From the entries below, copy every line holding the word "вкладам".

Records from a data collection »
::::
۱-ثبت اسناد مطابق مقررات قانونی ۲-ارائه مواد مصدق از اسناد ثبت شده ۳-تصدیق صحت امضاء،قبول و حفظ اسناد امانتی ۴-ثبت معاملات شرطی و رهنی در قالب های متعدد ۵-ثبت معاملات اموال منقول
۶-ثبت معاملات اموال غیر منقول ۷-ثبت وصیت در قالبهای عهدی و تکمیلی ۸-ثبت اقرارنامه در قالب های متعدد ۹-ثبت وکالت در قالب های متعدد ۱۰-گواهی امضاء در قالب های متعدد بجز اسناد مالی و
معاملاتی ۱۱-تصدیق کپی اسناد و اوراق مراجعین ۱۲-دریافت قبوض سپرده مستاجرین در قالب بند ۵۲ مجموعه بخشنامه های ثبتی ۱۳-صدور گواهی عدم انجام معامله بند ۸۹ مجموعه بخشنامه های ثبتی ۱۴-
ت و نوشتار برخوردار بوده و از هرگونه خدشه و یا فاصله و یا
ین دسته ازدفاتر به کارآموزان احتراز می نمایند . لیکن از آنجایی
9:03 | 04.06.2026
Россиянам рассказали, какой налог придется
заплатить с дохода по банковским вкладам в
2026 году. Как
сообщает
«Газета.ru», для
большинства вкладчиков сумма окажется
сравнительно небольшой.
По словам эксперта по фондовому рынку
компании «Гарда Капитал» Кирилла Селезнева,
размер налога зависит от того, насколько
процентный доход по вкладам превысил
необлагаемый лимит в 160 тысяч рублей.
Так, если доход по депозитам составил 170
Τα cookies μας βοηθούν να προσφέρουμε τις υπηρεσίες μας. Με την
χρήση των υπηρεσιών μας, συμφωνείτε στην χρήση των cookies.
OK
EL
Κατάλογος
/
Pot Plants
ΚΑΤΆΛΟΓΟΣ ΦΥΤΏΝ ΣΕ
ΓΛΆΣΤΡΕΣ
::::
Response to the task »
заплатить с дохода по банковским вкладам в
процентный доход по вкладам превысил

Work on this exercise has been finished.